(Collected data entries)
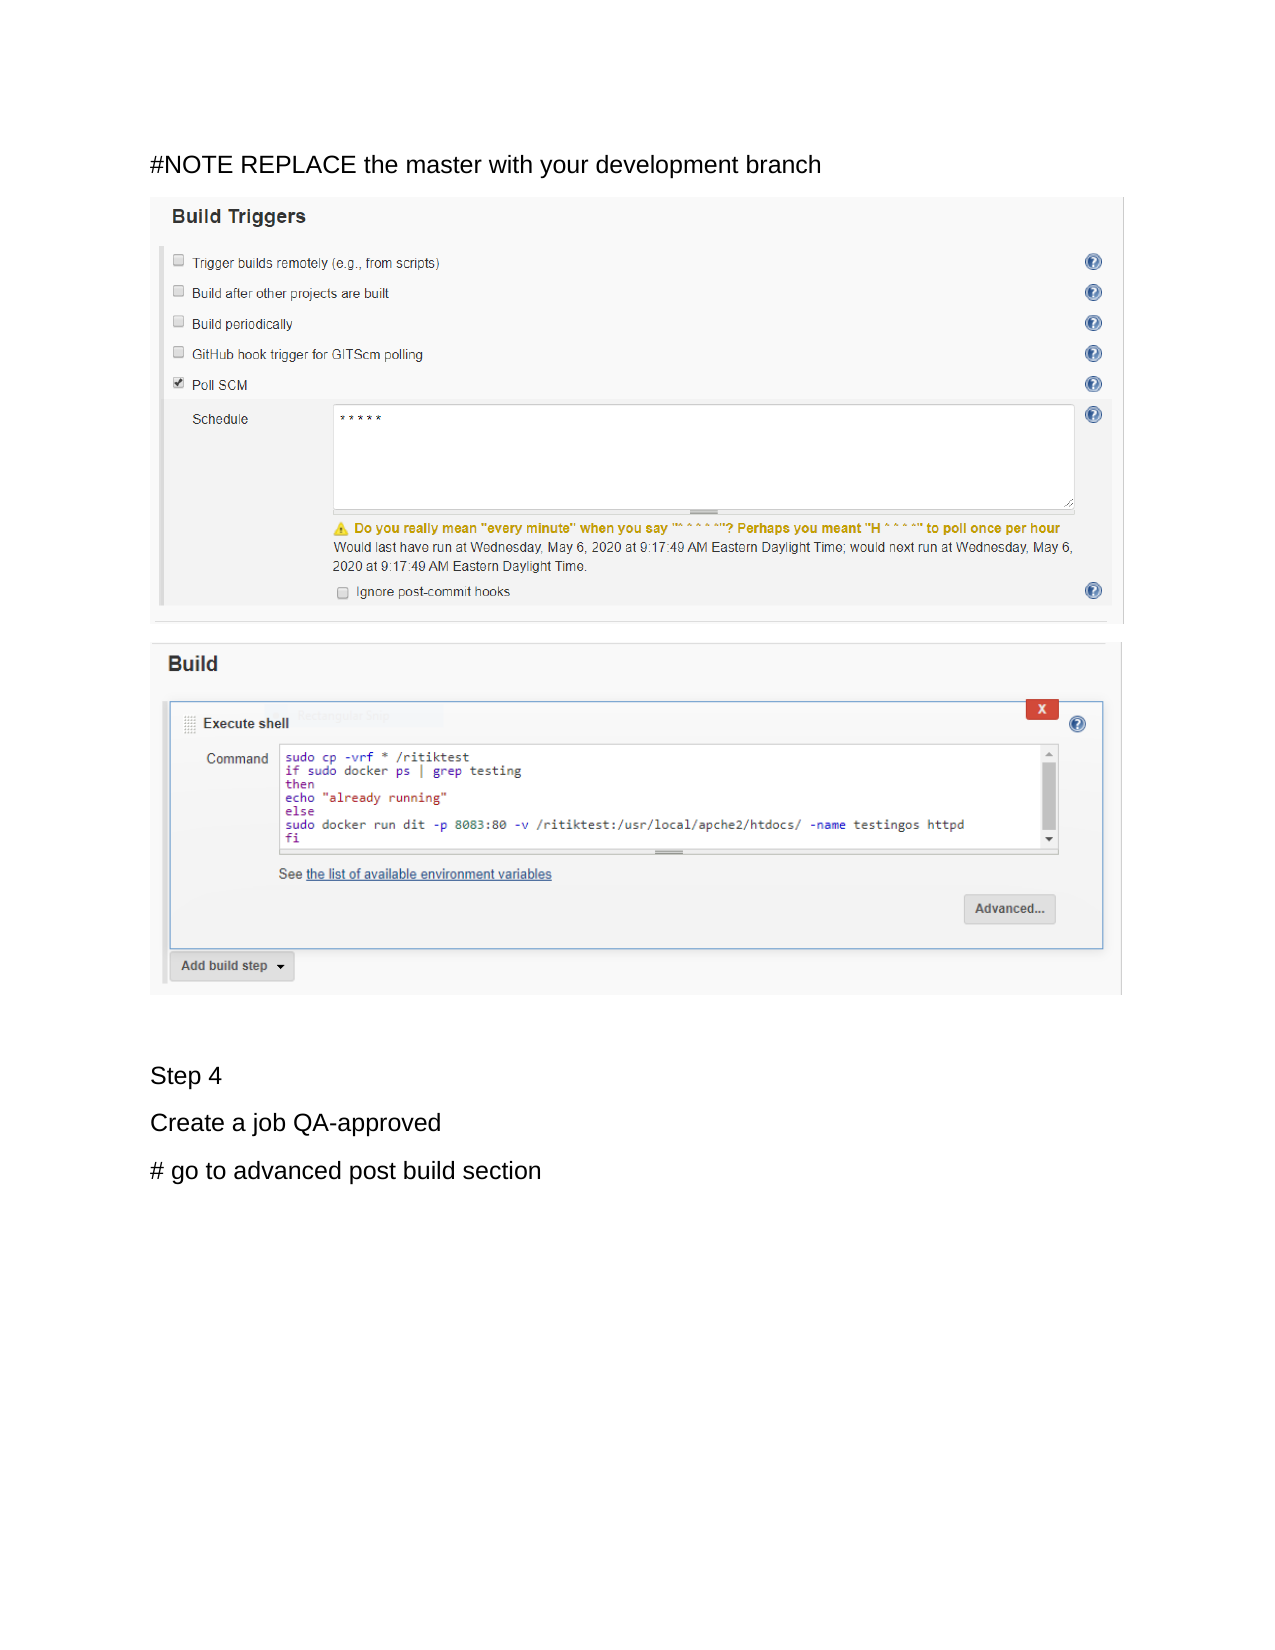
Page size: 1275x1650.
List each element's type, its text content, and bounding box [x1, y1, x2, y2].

text #NOTE REPLACE the master with your development branch [150, 150, 1125, 179]
text Create a job QA-approved [150, 1108, 1125, 1137]
picture [150, 197, 1125, 624]
text Step 4 [150, 1061, 1125, 1089]
picture [150, 642, 1124, 995]
text # go to advanced post build section [150, 1156, 1125, 1185]
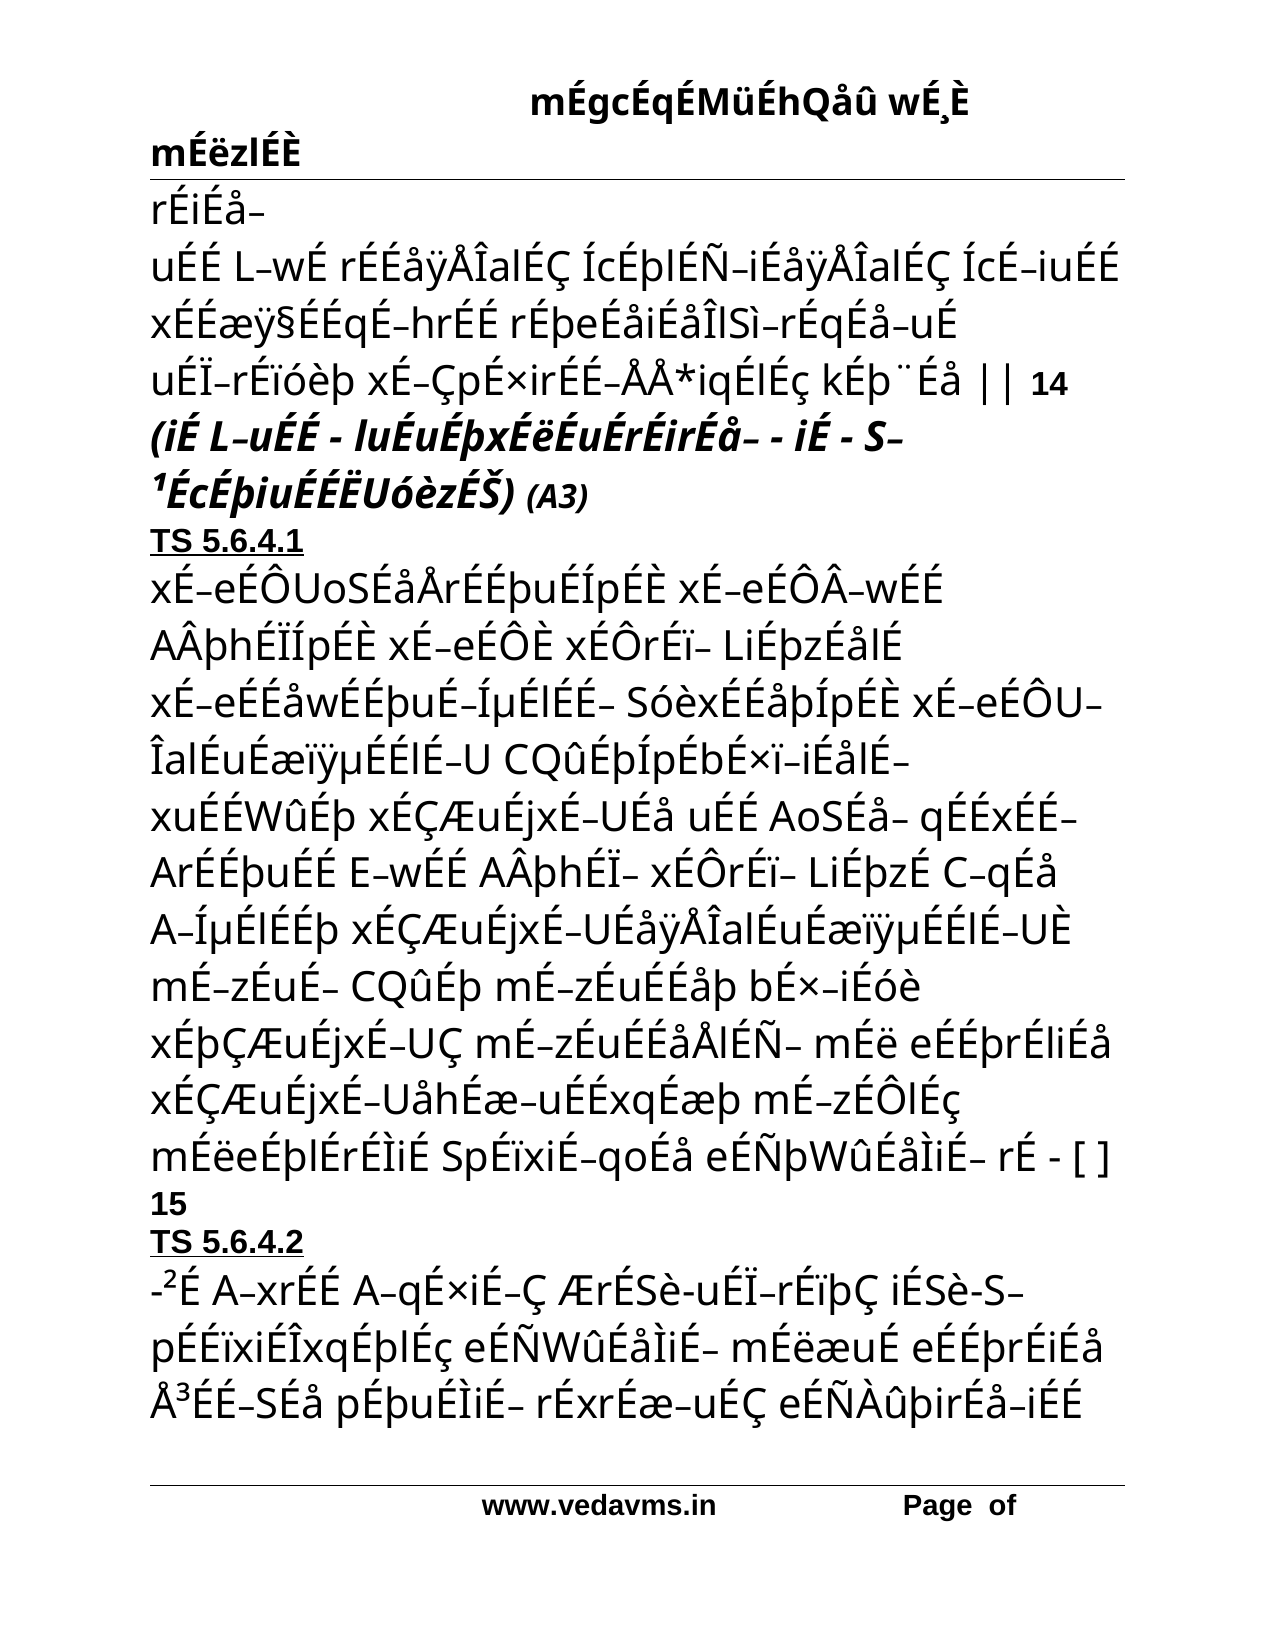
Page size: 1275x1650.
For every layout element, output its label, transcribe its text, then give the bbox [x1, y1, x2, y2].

text xÉ–eÉÉåwÉÉþuÉ–ÍµÉlÉÉ– SóèxÉÉåþÍpÉÈ xÉ–eÉÔU–ÎalÉuÉæïÿµÉÉlÉ–U CQûÉþÍpÉbÉ×ï–iÉålÉ– xuÉÉWûÉþ xÉÇÆuÉjxÉ–UÉå uÉÉ AoSÉå– qÉÉxÉÉ– ArÉÉþuÉÉ E–wÉÉ AÂþhÉÏ– xÉÔrÉï– LiÉþzÉ C–qÉå [150, 673, 1125, 900]
text xÉ–eÉÔUoSÉåÅrÉÉþuÉÍpÉÈ xÉ–eÉÔÂ–wÉÉ AÂþhÉÏÍpÉÈ xÉ–eÉÔÈ xÉÔrÉï– LiÉþzÉålÉ [150, 559, 1125, 673]
text uÉÏ–rÉïóèþ xÉ–ÇpÉ×irÉÉ–ÅÅ*iqÉlÉç kÉþ¨Éå || 14 [150, 351, 1125, 407]
text TS 5.6.4.2 [150, 1222, 1125, 1261]
text TS 5.6.4.1 [150, 521, 1125, 559]
text uÉÉ L–wÉ rÉÉåÿÅÎalÉÇ ÍcÉþlÉÑ–iÉåÿÅÎalÉÇ ÍcÉ–iuÉÉ xÉÉæÿ§ÉÉqÉ–hrÉÉ rÉþeÉåiÉåÎlSì–rÉqÉå–uÉ [150, 237, 1125, 351]
text A–ÍµÉlÉÉþ xÉÇÆuÉjxÉ–UÉåÿÅÎalÉuÉæïÿµÉÉlÉ–UÈ mÉ–zÉuÉ– CQûÉþ mÉ–zÉuÉÉåþ bÉ×–iÉóè [150, 900, 1125, 1013]
text -²É A–xrÉÉ A–qÉ×iÉ–Ç ÆrÉSè-uÉÏ–rÉïþÇ iÉSè-S–pÉÉïxiÉÎxqÉþlÉç eÉÑWûÉåÌiÉ– mÉëæuÉ eÉÉþrÉiÉå Å³ÉÉ–SÉå pÉþuÉÌiÉ– rÉxrÉæ–uÉÇ eÉÑÀûþirÉå–iÉÉ uÉæ Så–uÉiÉÉþ A–alÉåÈ mÉÑ–UxiÉÉÿSèpÉÉaÉÉ–xiÉÉ [150, 1261, 1125, 1431]
text xÉþÇÆuÉjxÉ–UÇ mÉ–zÉuÉÉåÅlÉÑ– mÉë eÉÉþrÉliÉå xÉÇÆuÉjxÉ–UåhÉæ–uÉÉxqÉæþ mÉ–zÉÔlÉç [150, 1013, 1125, 1127]
text SzÉ–kÉåÎlSì–rÉÇ ÆuÉÏ–rÉïþÇ mÉUÉþÅmÉiÉ–iÉç iÉ¬å–uÉÉÈ xÉÉæÿ§ÉÉqÉ–hrÉÉ xÉqÉþpÉUljÉç xÉÔ–rÉiÉå– [150, 180, 1125, 237]
text (iÉ L–uÉÉ - luÉuÉþxÉëÉuÉrÉirÉå– - iÉ - S–¹ÉcÉþiuÉÉËUóèzÉŠ) (A3) [150, 407, 1125, 521]
text mÉëeÉþlÉrÉÌiÉ SpÉïxiÉ–qoÉå eÉÑþWûÉåÌiÉ– rÉ - [ ] 15 [150, 1127, 1125, 1222]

JOB: The word "xÉÔrÉï" may occur in lines of the records. Report how many such lines there are, giving only the number.

OUTPUT BELOW: 2